I've contacted the devs about a way to use conda to create a "request list" with only the packages that a user requested, and not the packages that were pulled in as dependencies of those. I'll reply here and at conda issue 1033 sometime this week when they get back to me.

Without a request list, you could either have an automatically generated file for each platform, or one hand edited file for all platforms. I usually use an automatically generated file for each platform, because it's quite fast and easy to generate without hand editing, it's more specific, and it makes the results a little more reproducible, but in some cases the convenience of using a single file for all platforms may outweigh that.

A request list will only be helpful for some environments. For any environment, we can ask if all its user requested packages are cross platform, and if all its other packages are cross platform. The answers to these two questions divide environments into four categories: no/no, no/yes, yes/no, and yes/yes. A request list would help in the yes/no category but not the other three.

Here's an example of a hand edited file. On OS X I ran:

conda create -n env1 scipy
source activate env1
conda env export > environment.yml

This was the output:

name: env1
dependencies:
- mkl=11.3.3=0
- numpy=1.11.0=py35_1
- openssl=1.0.2h=1
- pip=8.1.2=py35_0
- python=3.5.1=0
- readline=6.2=2
- scipy=0.17.1=np111py35_0
- setuptools=22.0.5=py35_0
- sqlite=3.13.0=0
- tk=8.5.18=0
- wheel=0.29.0=py35_0
- xz=5.0.5=1
- zlib=1.2.8=3

I simplified it to this environment.yml file:

name: env1
dependencies:
- scipy
swolebro commented 7 years ago

I'd also like to voice my support for isolating explicitly installed packages from the dependencies thereof.

As an example of where something like this existing in-the-wild: in Gentoo Linux (ie. Linux for the OCD), the Portage package manager keeps a list of explicitly requested packages in /var/lib/portage/world. With this list, you can effectively reinstall the same set of tools on any other Gentoo box, even when the full list of dependencies might be different (eg. because of an architecture change). So, an world file is like an env export, where the box itself becomes your environment.

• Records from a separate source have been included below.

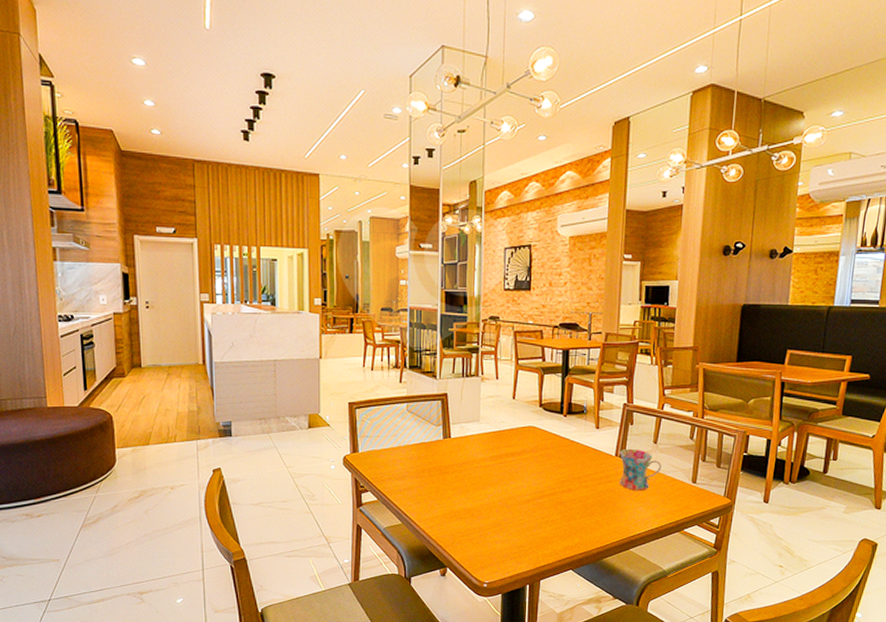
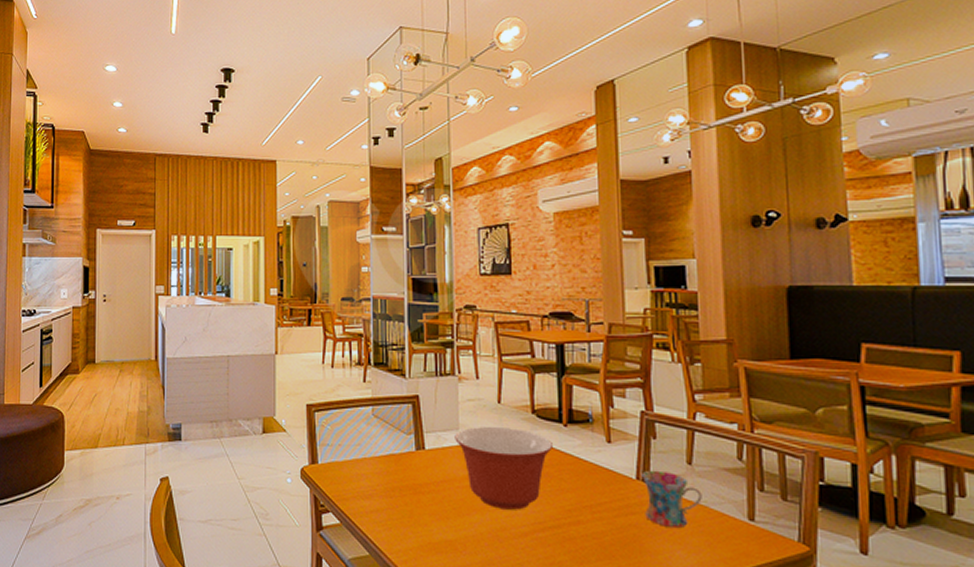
mixing bowl: none [476,417,554,483] -> present [455,426,553,510]

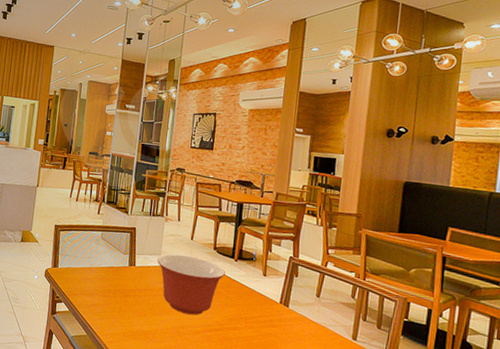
mug: present [642,470,702,529] -> none [282,298,323,340]

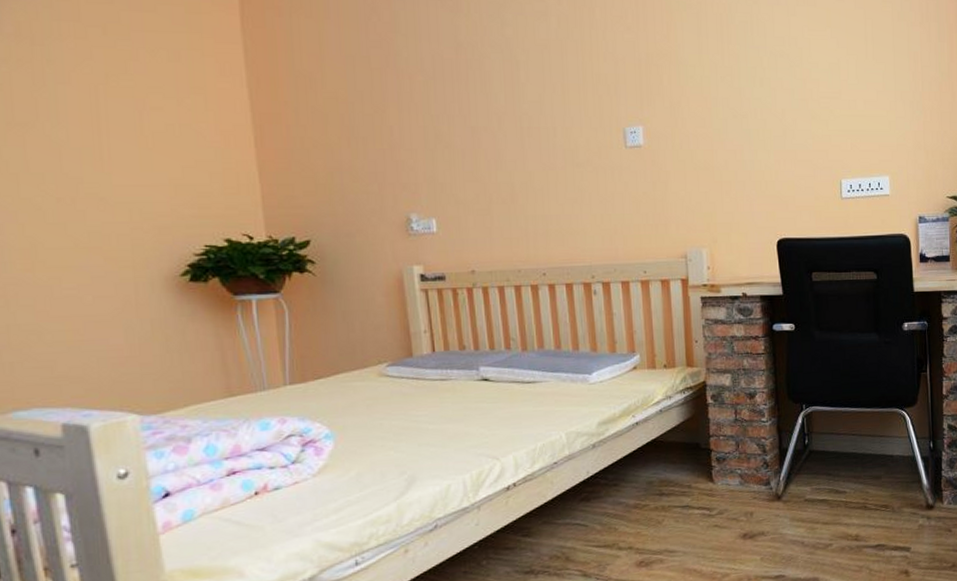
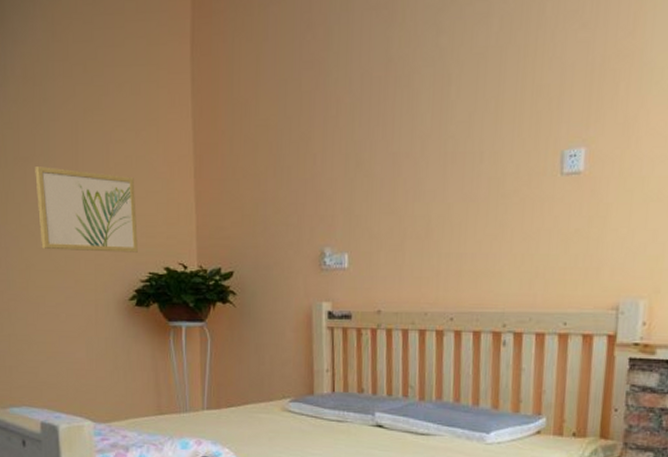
wall art: none [38,133,189,226] -> present [35,167,138,253]

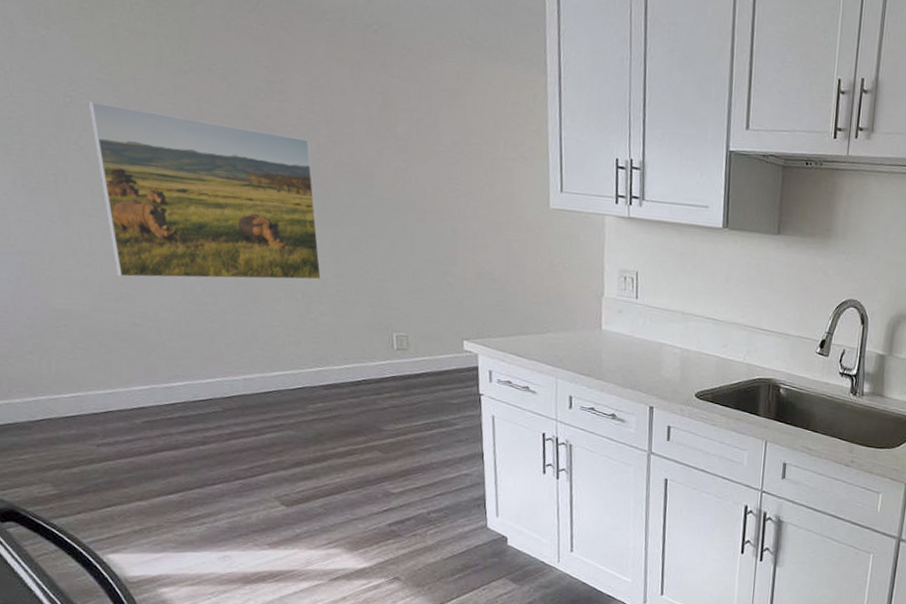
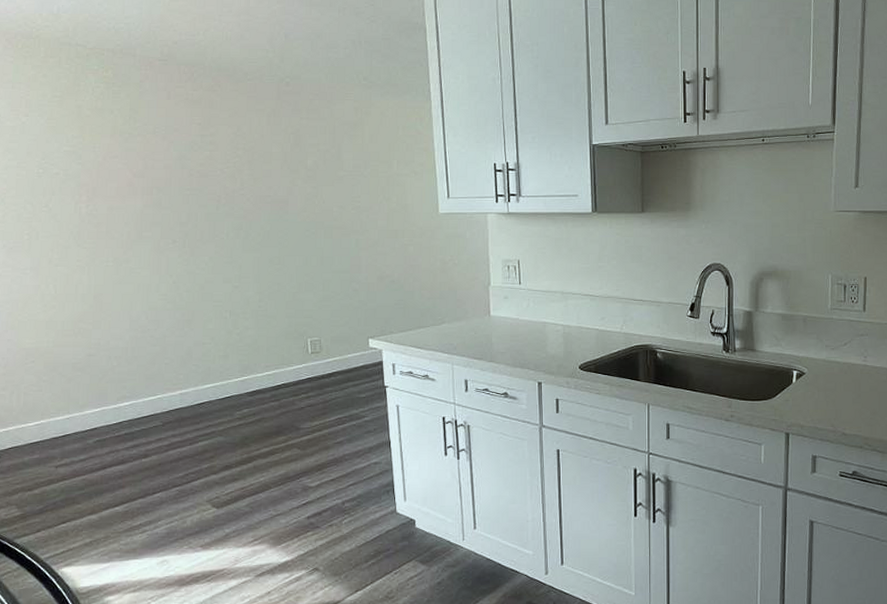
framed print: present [89,102,321,280] -> none [58,170,245,315]

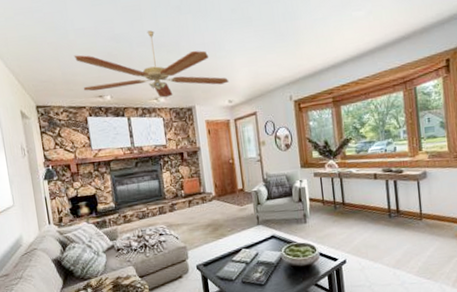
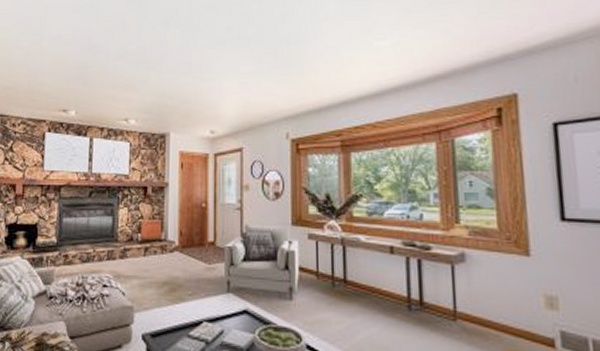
ceiling fan: present [73,30,229,98] -> none [44,43,213,120]

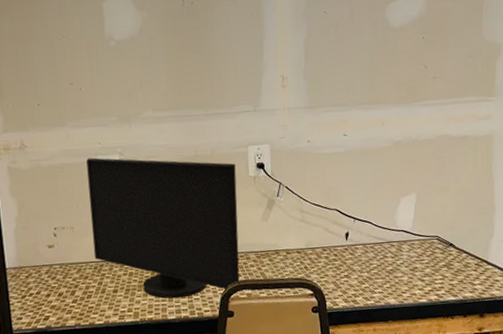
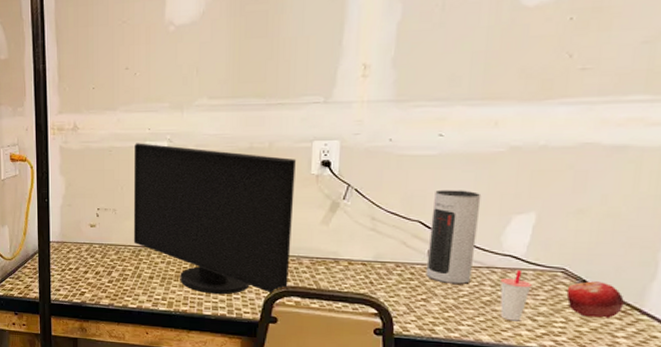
speaker: none [345,180,378,260] -> present [426,190,482,284]
cup: none [398,241,419,284] -> present [500,269,532,321]
fruit: none [441,243,477,272] -> present [566,281,624,318]

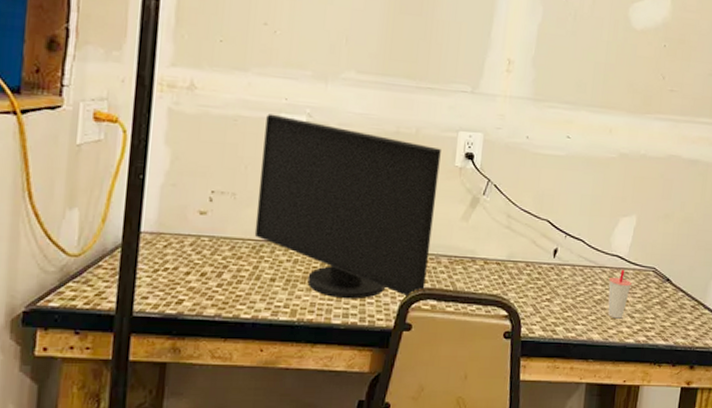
speaker: present [426,190,482,284] -> none [551,190,598,283]
fruit: present [566,281,624,318] -> none [655,279,694,313]

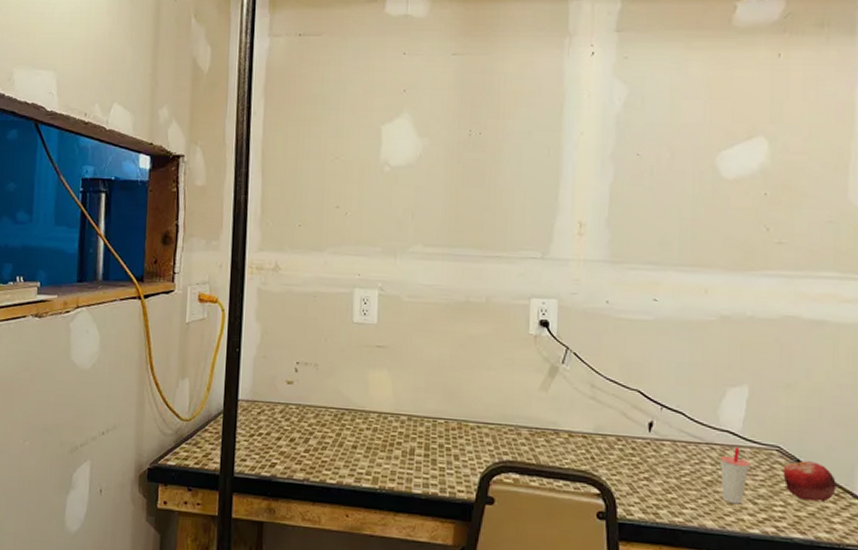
computer monitor: present [254,114,441,299] -> none [336,289,513,470]
fruit: none [655,279,694,313] -> present [783,461,836,502]

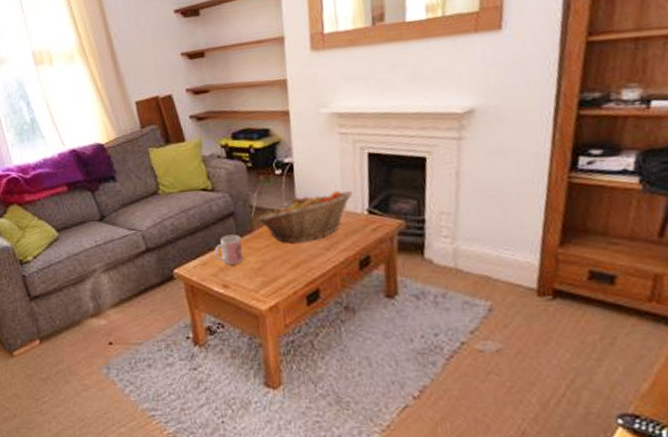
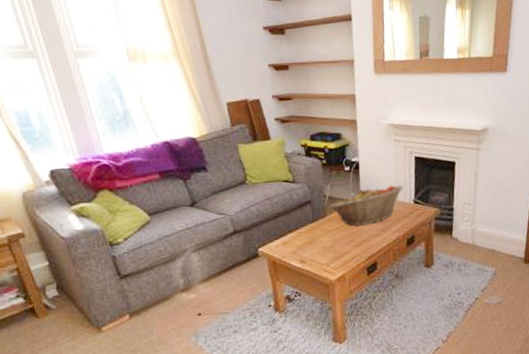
mug: present [214,234,243,265] -> none [293,218,317,244]

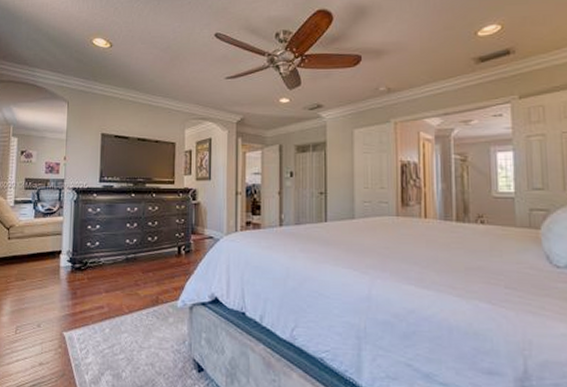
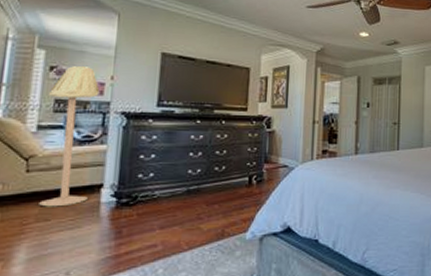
floor lamp: none [17,150,56,269] -> present [39,66,100,207]

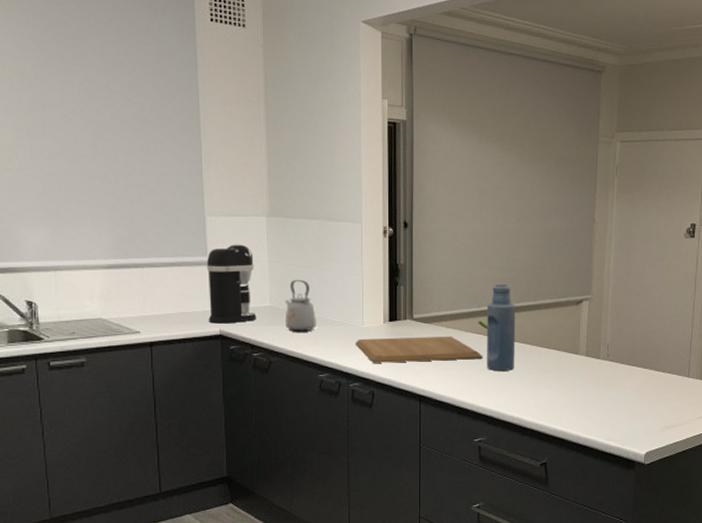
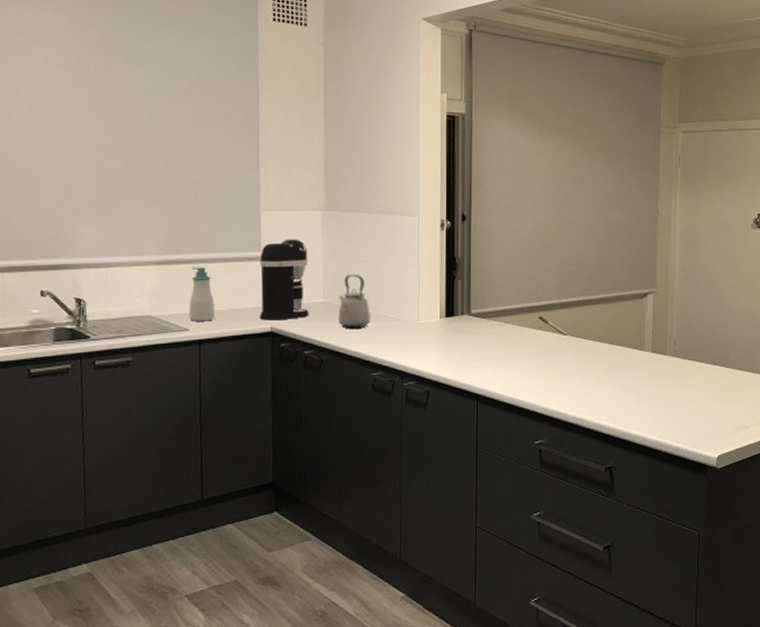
soap bottle: none [139,271,165,324] -> present [189,267,215,321]
chopping board: present [355,336,483,363] -> none [410,331,544,360]
bottle: present [487,283,516,371] -> none [547,277,578,368]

In the specific case of the Gentoo world file, they also omit version information, because their policy is to always use the latest stable that satisfies your depgraph. That can also change the set of underlying dependencies that get installed, though in theory, the behavior of the tools in your world remains the same (with the caveat of new versions deprecating things).

So, I can imagine something similar with conda, where if you conda install scipy, then export the env, you get the short YAML from above (which will install the latest possible), whereas if you conda install scipy==0.17.1, you get an env export that enforces that version, and only if you explicitly install each dependency do you get them all in your env export. This would essentially fix conda/conda#1033. As it stands, if I install anything that requires libgfortran on Linux, my env exports won't work for any of my Windows coworkers. Right now, I use manual curation of the file, which works, but is a hassle and error prone, especially as you later add (or especially remove!) more packages.

@electronwill mentions the data in $PREFIX/conda-meta/history, and I'd like to point out while that's close, it doesn't seem to keep any record of which environment you were in when you called conda. Apart from that gotcha, you could theoretically scrape the file for the info (and I used to do the exact same thing for apt-get logs, before switching to Gentoo), but first-party support would be much nicer.